[Recorded data]
==*==

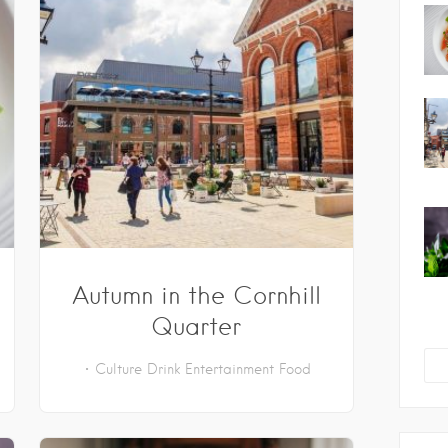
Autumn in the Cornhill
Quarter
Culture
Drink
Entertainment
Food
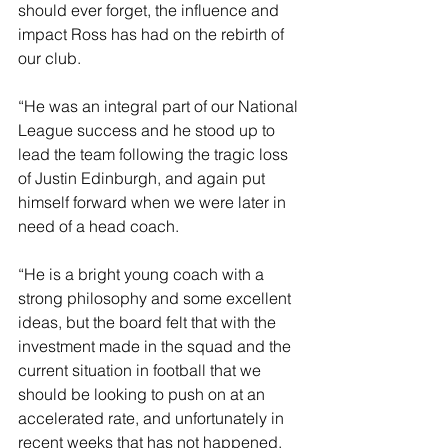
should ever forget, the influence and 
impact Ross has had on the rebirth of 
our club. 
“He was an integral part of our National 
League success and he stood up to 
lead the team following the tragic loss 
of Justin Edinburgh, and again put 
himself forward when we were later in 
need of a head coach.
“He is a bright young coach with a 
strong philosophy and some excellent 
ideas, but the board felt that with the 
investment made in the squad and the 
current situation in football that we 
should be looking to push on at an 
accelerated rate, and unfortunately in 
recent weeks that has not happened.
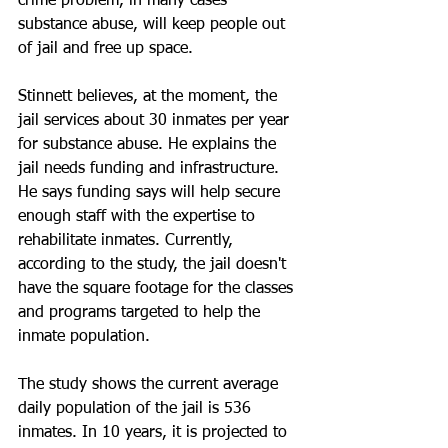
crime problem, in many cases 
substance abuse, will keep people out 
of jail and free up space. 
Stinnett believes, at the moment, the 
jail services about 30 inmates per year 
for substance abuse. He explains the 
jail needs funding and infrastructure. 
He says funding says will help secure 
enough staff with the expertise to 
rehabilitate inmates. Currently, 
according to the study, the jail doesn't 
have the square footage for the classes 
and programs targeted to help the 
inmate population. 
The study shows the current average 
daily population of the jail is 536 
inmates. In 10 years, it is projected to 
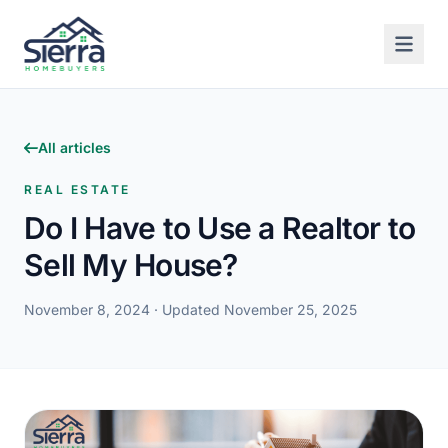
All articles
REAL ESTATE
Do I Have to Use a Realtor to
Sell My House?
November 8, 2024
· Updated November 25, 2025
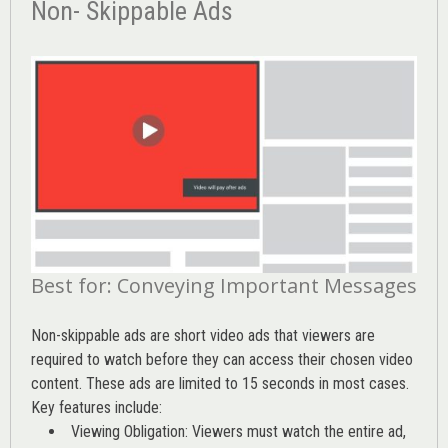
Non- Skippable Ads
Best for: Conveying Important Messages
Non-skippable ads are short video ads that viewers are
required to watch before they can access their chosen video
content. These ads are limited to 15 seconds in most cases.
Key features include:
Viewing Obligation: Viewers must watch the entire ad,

==*==

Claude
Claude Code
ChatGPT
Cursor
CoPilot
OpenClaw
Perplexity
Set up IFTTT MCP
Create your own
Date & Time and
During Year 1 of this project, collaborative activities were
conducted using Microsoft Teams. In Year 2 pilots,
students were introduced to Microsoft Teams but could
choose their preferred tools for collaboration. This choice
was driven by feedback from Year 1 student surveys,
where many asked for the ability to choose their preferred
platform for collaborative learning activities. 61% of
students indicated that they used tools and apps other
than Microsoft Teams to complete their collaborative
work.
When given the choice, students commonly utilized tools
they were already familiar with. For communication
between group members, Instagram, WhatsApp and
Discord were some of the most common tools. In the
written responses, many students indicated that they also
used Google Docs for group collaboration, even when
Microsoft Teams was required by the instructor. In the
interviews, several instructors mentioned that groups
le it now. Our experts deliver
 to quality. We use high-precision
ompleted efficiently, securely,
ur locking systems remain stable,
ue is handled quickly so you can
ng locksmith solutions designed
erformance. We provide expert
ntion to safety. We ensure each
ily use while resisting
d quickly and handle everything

==*==

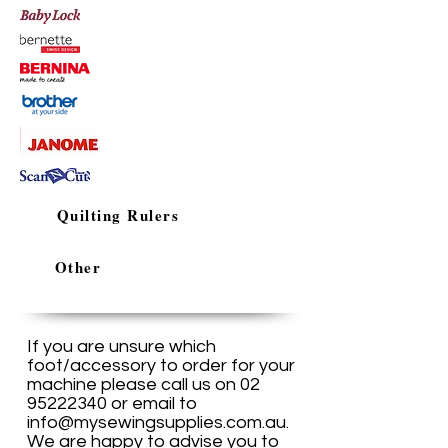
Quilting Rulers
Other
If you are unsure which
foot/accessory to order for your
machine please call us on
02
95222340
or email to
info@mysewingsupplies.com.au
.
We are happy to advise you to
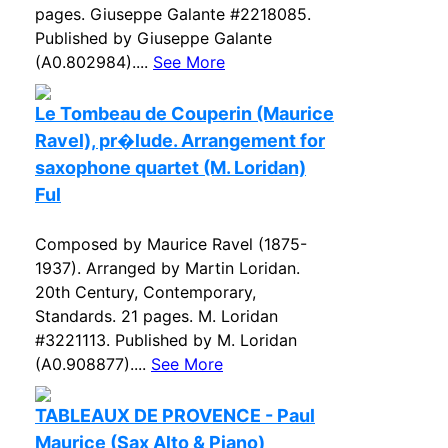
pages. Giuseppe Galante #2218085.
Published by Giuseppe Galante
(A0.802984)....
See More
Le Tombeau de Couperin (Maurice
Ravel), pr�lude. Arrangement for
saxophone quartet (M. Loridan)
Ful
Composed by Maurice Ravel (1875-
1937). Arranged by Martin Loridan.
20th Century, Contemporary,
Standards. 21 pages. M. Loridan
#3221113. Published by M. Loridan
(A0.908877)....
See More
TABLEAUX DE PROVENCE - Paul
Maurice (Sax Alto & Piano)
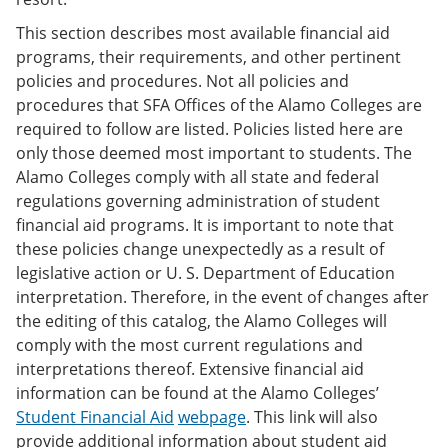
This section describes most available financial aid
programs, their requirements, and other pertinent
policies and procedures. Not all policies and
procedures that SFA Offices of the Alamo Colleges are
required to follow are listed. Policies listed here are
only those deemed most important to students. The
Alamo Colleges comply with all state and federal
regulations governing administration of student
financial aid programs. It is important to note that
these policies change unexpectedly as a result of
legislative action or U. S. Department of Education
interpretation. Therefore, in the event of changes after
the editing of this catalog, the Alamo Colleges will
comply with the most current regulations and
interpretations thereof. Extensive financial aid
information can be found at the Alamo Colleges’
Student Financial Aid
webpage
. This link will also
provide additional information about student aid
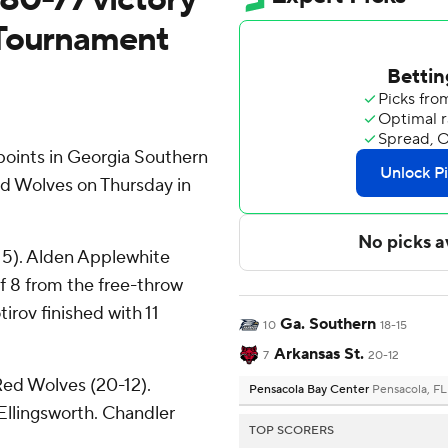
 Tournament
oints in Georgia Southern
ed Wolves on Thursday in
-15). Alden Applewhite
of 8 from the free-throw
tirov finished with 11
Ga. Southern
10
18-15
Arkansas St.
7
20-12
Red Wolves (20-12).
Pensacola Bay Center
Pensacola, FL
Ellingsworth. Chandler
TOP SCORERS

==*==

**What you are asked to do:**
In the records above, each line with the string "also" should be copied.

**Solution below:**
written responses, many students indicated that they also
. This link will also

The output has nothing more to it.